* _Task details_: Begin at the line containing "Figure 18. The" in the entries below and end at the line containing "Table 3: Study subject demographics."; transcribe that range exactly and nothing outside it.

* _Records to process_:
# # #
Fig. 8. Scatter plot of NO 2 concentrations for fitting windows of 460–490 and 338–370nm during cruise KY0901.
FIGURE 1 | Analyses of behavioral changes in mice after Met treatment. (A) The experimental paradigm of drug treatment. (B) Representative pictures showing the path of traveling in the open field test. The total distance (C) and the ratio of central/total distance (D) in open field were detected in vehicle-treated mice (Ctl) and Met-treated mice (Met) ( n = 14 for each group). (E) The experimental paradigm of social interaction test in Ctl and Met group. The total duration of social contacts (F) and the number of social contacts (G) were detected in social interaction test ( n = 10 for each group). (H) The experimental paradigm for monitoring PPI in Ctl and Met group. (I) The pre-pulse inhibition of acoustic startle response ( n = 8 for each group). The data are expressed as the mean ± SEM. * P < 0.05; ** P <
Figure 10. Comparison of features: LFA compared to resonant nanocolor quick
# # #
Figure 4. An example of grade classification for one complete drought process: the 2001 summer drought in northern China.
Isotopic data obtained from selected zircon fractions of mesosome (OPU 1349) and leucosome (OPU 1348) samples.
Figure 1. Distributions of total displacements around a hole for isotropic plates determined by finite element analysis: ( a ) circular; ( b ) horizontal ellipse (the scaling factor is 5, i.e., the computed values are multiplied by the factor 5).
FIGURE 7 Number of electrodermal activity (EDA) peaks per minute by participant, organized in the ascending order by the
# # #
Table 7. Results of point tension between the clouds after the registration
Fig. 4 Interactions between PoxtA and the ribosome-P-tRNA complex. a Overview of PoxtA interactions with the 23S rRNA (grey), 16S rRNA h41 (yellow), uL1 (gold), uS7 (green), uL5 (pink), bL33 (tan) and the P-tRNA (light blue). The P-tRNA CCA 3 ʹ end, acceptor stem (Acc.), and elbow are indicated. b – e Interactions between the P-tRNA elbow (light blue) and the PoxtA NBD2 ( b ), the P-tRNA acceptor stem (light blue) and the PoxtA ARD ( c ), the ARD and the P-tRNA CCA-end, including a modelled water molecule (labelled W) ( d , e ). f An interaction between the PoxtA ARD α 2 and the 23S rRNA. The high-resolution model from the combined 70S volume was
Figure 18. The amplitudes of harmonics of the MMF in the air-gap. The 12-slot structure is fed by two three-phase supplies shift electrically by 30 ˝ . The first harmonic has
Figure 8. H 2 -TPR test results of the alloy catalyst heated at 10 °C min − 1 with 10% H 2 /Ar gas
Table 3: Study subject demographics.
# # #
* _Solution_:
Figure 18. The amplitudes of harmonics of the MMF in the air-gap. The 12-slot structure is fed by two three-phase supplies shift electrically by 30 ˝ . The first harmonic has
Figure 8. H 2 -TPR test results of the alloy catalyst heated at 10 °C min − 1 with 10% H 2 /Ar gas
Table 3: Study subject demographics.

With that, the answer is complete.